The first time you start up SSDT, you may see a window asking you to choose your default environment settings. If you’ll primarily be developing SSIS packages , go ahead and choose Business Intelligence Settings. This will customize your environment for developing business intelligence projects. You can always change this setting later. Once Visual Studio opens, click New Project… Navigate to Installed Templates -> Integration Services, and click Integration Services Project. Give your project a name and click OK.
An SSDT Tour
In the upper right-hand corner of the SSDT interface you’ll see the Solution Explorer. There you should see the Solution and Project you just created, as well as all related files. Right now, the only file in our project is the default Package.dtsx. Any additional files or project-level connection managers or parameters you create will be listed here as well.

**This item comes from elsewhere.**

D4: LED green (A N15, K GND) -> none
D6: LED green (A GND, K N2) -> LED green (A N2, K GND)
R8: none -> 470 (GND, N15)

Below the Solution Explorer, in the lower right-hand corner, you’ll see a Getting Started window, listing resources for sample SSIS projects, which can be helpful for getting familiar with the interface. If you close the Getting Started tab, you’ll see the Properties pane.
Continuing clockwise, at the bottom of the interface you’ll see the Connection Managers pane, where you will define package-level connection managers. Connection managers allow SSIS to access various data sources and destinations. We’ll discuss connection managers in more depth next time.

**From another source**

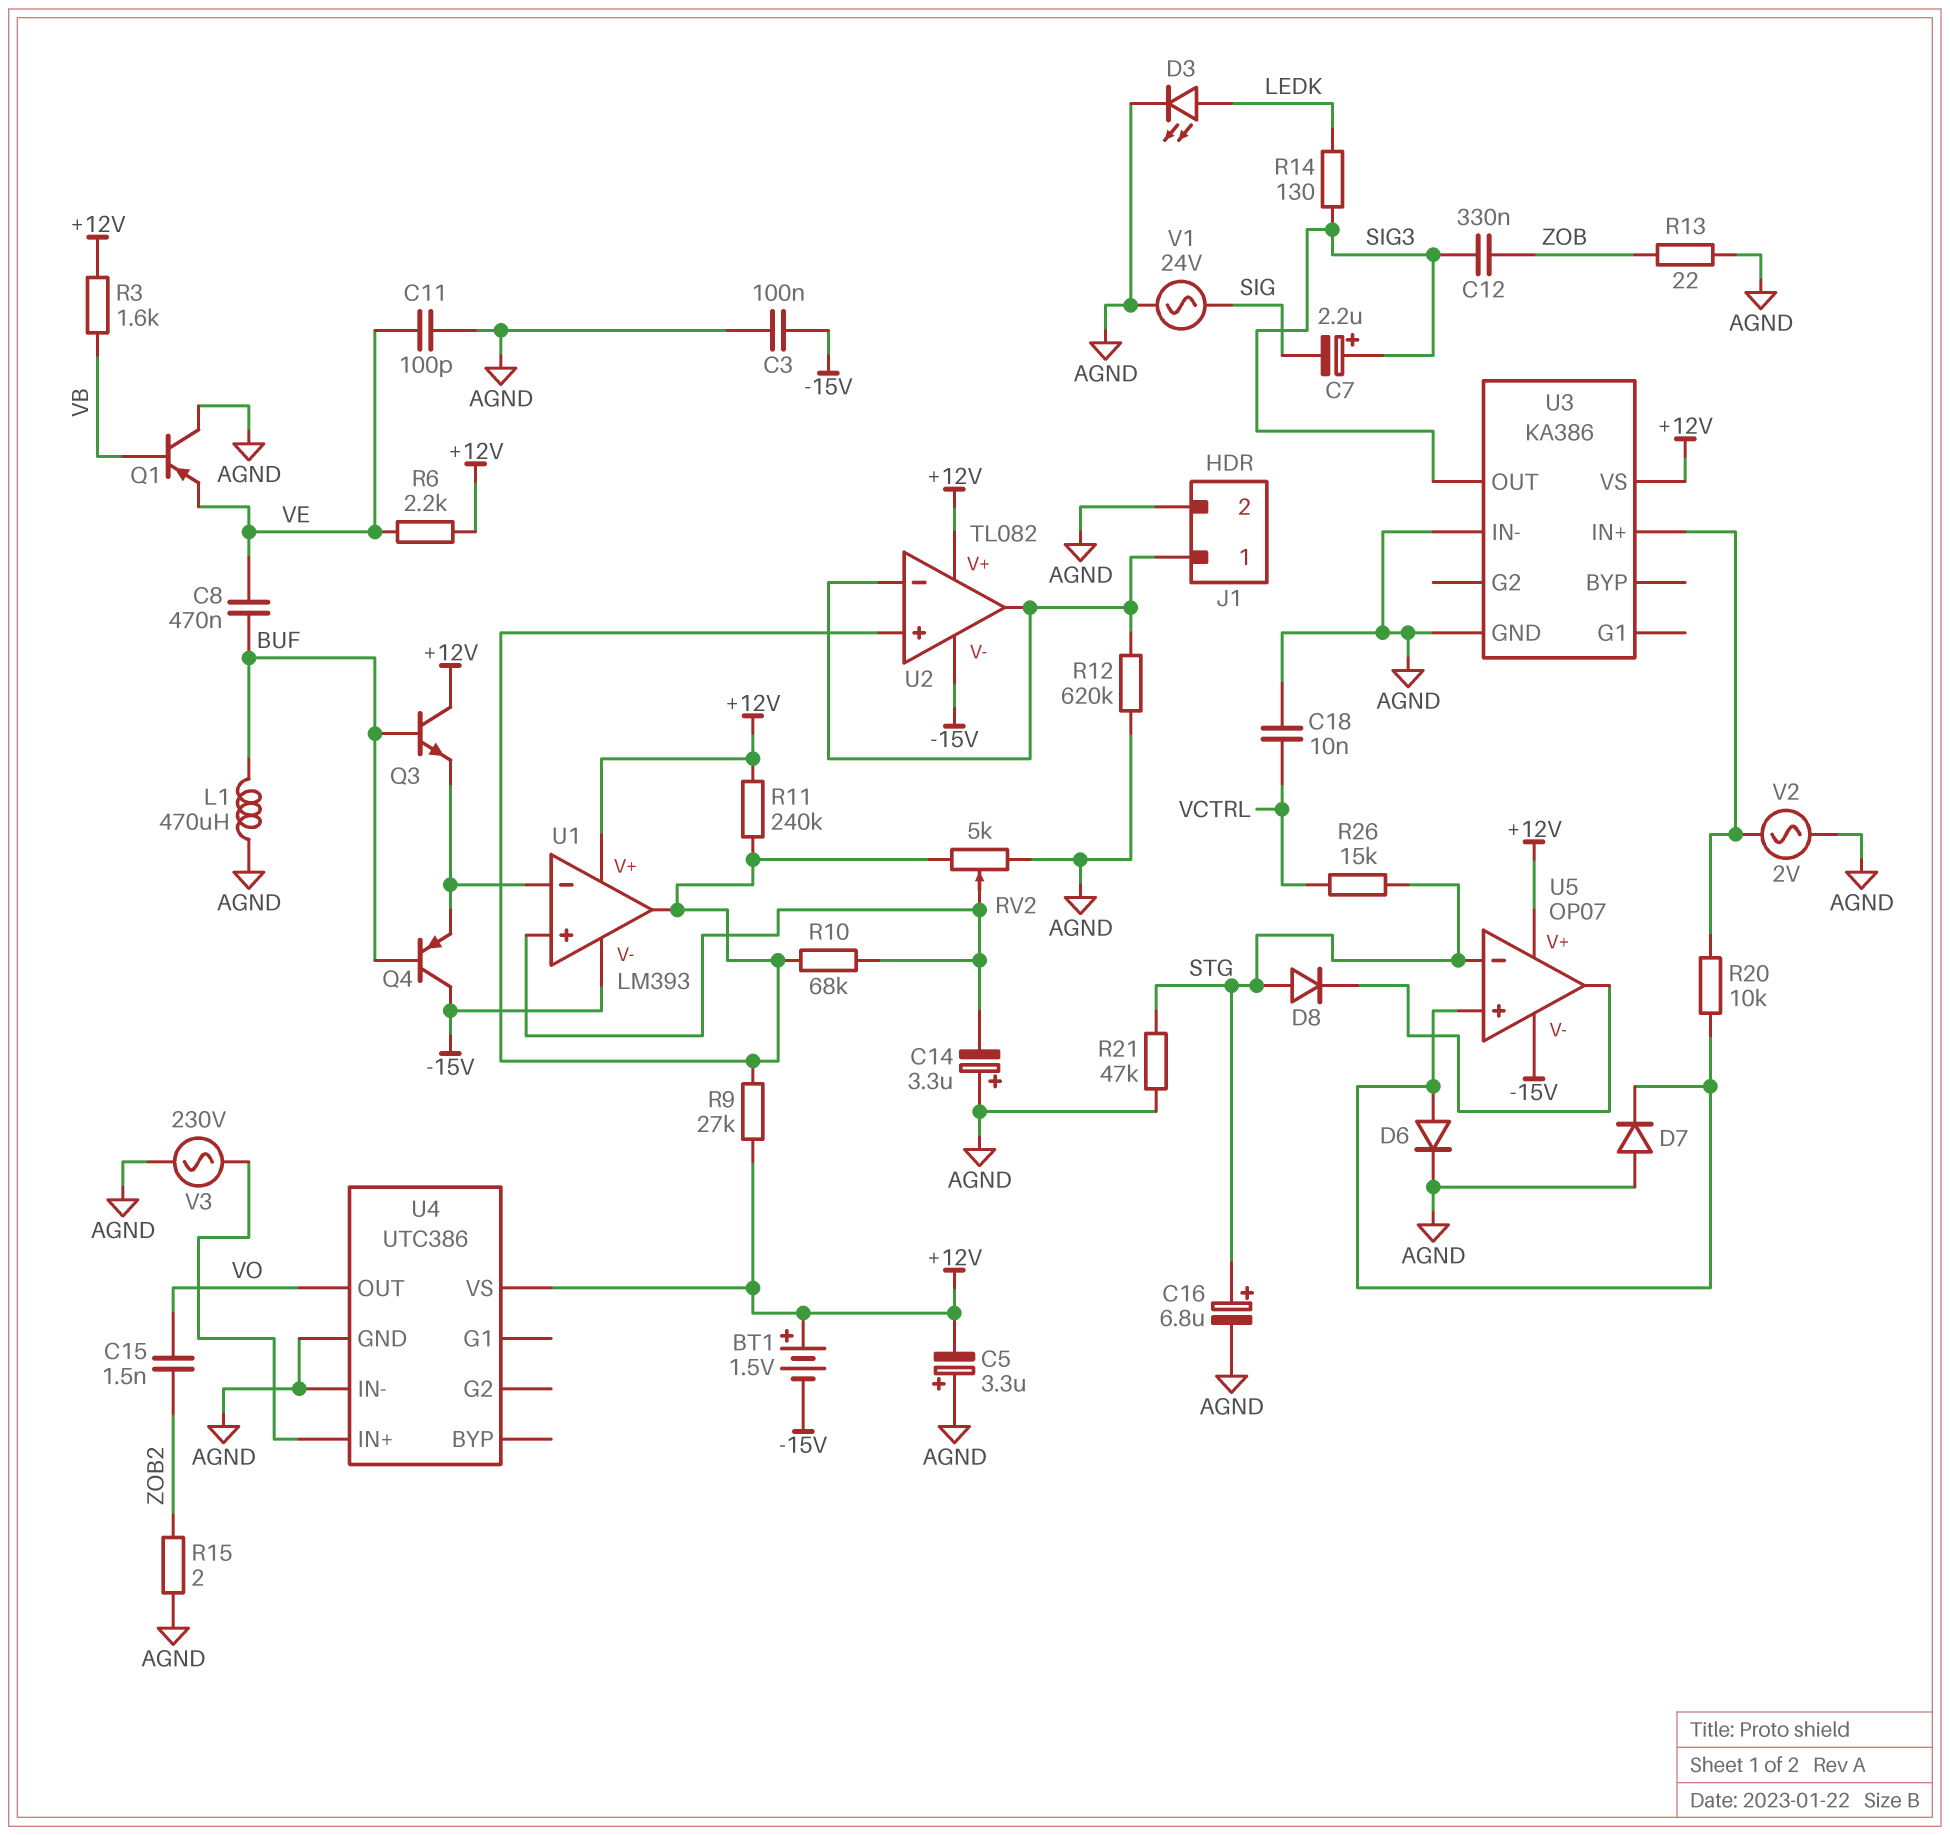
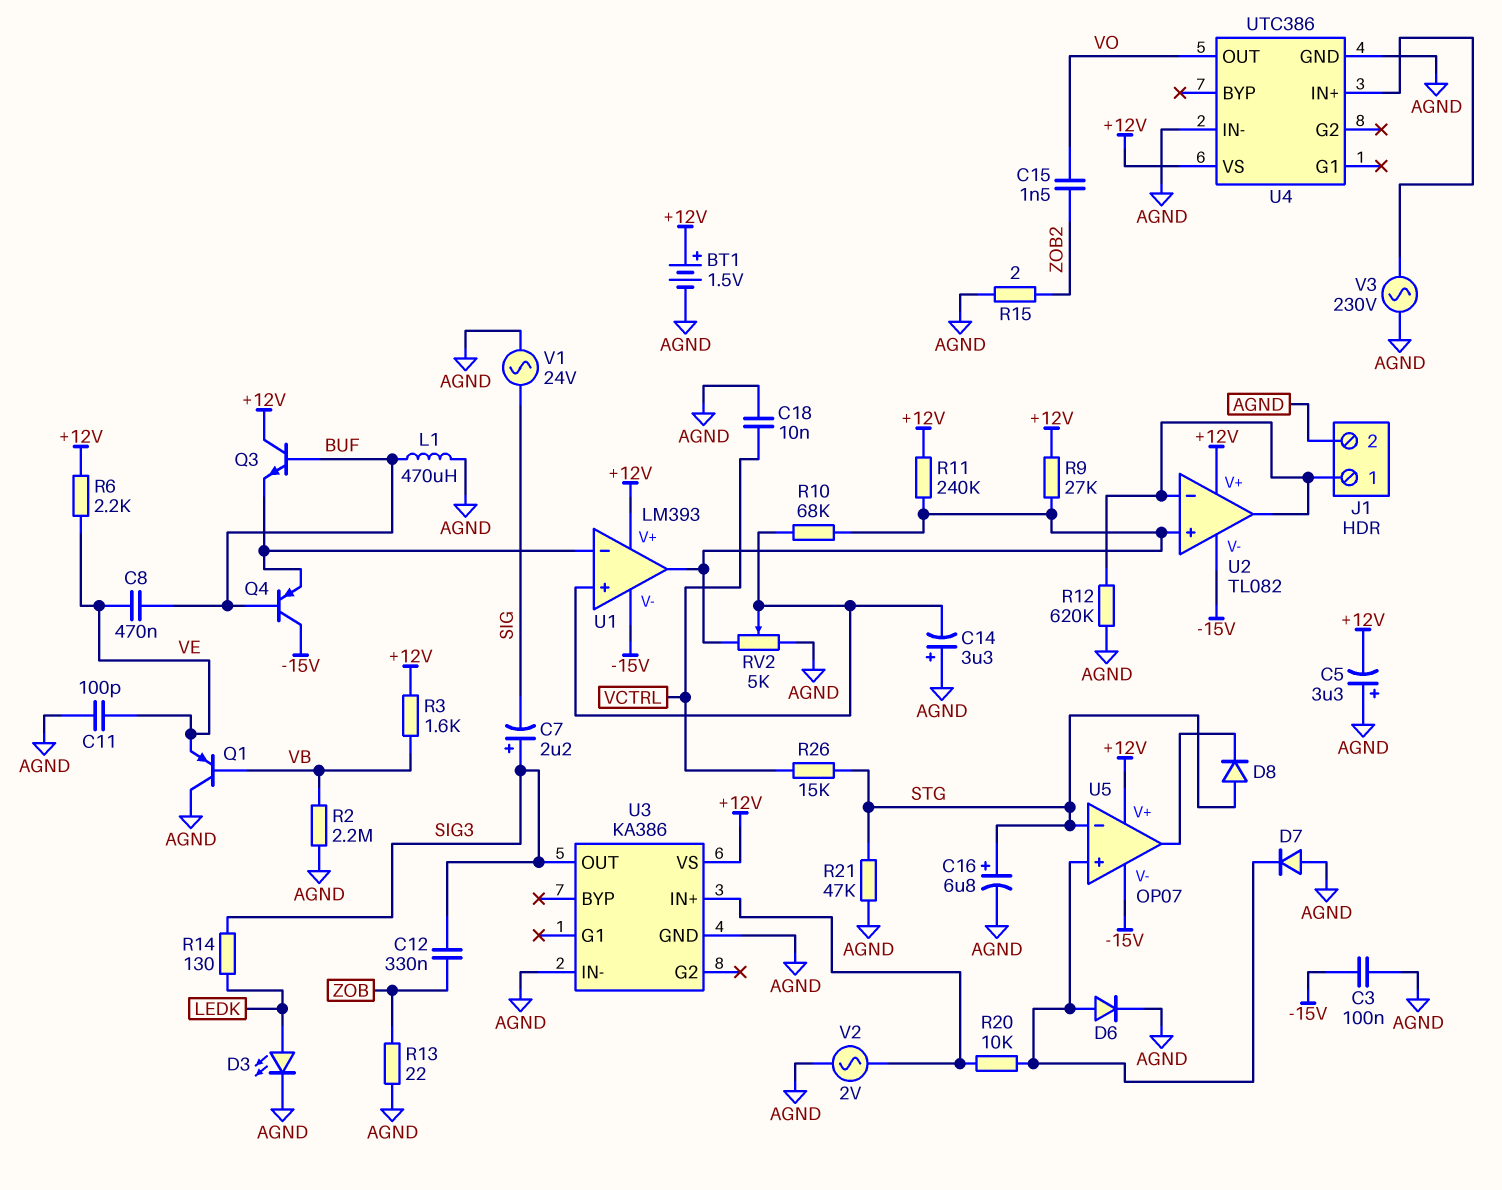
BT1: 1.5V (plus +12V, minus -15V) -> 1.5V (plus +12V, minus AGND)
R2: none -> 2.2M (AGND, VB)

On the left side of the interface you’ll see the SSIS Toolbox pane. The items listed in the Toolbox are context-specific. Right now, in the context of the control flow tab, you’ll find control flow tasks like the Execute SQL Task, Execute Process Task, FTP Task, etc. Click on the Data Flow tab, and you’ll see a different set of items in the Toolbox, ETL tasks that are specific to the data flow.
We should probably take a step back for a second and talk about control flow vs. data flow. In SSIS, control flow is the defined order of operations in a package and the precedence constraints that define when they are executed. Data flow describes the movement of data from source, through any transformations, to the destination. The data flow itself is actually a task within the control flow of the package.
Other uses for SSIS
Data movement is the most common use for SSIS, but keep in mind that SSIS is capable of much more, including
- File system operations and FTP access – if the data you need to load is transported or provided in files, SSIS can be used to access those files
- Invoking external processes – if, for example, an external service is required for your warehouse load process, the service can be invoked from within SSIS, making integration easier to maintain
- Database administration tasks – maintenance plans are implemented as SSIS packages
- OS operations and system state can be accessed via Windows Management Instrumentation (WMI)
- Sending email
- Processing SSAS objects
If you’re not already familiar with the SSDT environment, take some time to poke around. Download some sample projects and get comfortable with the interface. We’ll be spending a lot of time there in the next few weeks.